====== Выбранный отрывок

Подобные представления сохраняются в умах еще и потому, что после финансового краха в 1998 году якобы вскрылись некие финансовые скандалы. Их до сих пор преподносят как скандалы, хотя на деле они были в значительной степени выдуманы: выделенный в июле 1998 года транш МВФ в 4,8 млрд долл. США украден не был, а Bank of New York никакие миллиарды русской мафии не отмывал (хотя некоторые злоупотребления и имели место). Но в СМИ только и было что сенсационные статьи на первых страницах, броские заголовки в теленовостях и последующие парламентские расследования. Могло ли после этого сформироваться какое-то иное общественное мнение? Ведь о том, что обвинительные статьи впоследствии опровергались, недобросовестных репортеров выгоняли с работы, иски урегулировались, а в некоторых случаях снимались обвинения, если и писали, то лишь в некоторых крупных газетах, да и то отнюдь не на первых страницах.

============
====== Исходные данные

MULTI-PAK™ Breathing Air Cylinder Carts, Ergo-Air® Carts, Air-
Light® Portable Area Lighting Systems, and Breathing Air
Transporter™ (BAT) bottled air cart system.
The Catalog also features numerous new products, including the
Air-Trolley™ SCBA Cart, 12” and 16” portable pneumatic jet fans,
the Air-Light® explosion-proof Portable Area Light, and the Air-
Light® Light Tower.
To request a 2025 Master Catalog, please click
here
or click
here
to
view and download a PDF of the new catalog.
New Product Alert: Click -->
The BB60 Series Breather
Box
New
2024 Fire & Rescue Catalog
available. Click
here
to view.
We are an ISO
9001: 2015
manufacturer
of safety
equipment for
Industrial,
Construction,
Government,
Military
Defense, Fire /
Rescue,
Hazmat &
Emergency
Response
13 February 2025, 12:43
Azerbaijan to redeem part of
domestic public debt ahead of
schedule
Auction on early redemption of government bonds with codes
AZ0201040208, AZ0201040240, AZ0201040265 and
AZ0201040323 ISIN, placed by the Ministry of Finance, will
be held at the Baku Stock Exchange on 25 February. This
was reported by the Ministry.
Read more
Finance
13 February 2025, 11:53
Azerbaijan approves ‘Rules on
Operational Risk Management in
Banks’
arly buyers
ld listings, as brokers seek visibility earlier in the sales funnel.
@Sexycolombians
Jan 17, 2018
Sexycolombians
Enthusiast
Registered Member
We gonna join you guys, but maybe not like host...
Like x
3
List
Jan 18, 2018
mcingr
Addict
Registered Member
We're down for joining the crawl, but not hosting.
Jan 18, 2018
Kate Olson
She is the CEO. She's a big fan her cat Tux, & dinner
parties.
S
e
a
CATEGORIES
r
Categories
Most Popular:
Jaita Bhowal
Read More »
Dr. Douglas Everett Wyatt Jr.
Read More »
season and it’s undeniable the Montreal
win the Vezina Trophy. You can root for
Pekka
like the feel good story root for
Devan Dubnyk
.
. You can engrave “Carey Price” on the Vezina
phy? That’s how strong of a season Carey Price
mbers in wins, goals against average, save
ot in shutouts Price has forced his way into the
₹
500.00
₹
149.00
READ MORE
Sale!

============

Условие задания –
Напишите продолжение отрывка о финансовых скандалах после краха 1998 года, начав сразу после его последнего предложения. Записи представляют собой отдельный материал и к отрывку не относятся.

Ответ к заданию –
Читатели, ожидающие от меня сухого отчета о событиях, возможно, посчитают, что мое повествование местами непоследовательно, а мысли – скачут. Но я выстраивал свой рассказ, имея в виду в первую очередь показать, как в условиях постоянной нехватки исчерпывающей информации неглупые люди, поставленные каждый на своем уровне перед необходимостью принимать решения исходя только из собственного понимания ситуации и мотиваций и ожиданий всех остальных, в большинстве случаев искренне пытались найти все-таки оптимальный вариант. Иногда им это удавалось, а иногда нет. Их задачу усложняло и то, что на развитие событий одни россияне спонтанно отвечали возвратом к идеалам советского прошлого, а другие, наоборот, спешили воспользоваться общей неразберихой и сколотили себе неплохие состояния – у кого сколько получилось. Причем получилось у некоторых настолько неплохо, что, по подсчетам журнала «Форбс», на конец 2007 года общее состояние 87 российских долларовых миллиардеров равнялось 30% ВВП страны. Но я не вдавался в психологические интерпретации и тем более старался никого не судить.

Следует признать, что развитие событий в России могло бы сложиться гораздо хуже. Это не значит, что сегодня все в полном порядке или что у страны безупречные отношения с соседями и уж тем более с Западом. Просто если бы мы жили в идеальном мире, то, наверное, можно было бы расчитывать и на более впечатляющий результат. В реальном мире следует признать, что нам очень повезло. Я даже скажу больше – в отличие от моего друга Кристины Фрилэнд, которая, правда, свою книгу написала сразу после кризиса: полученный в России результат можно смело считать самой выгодной сделкой века.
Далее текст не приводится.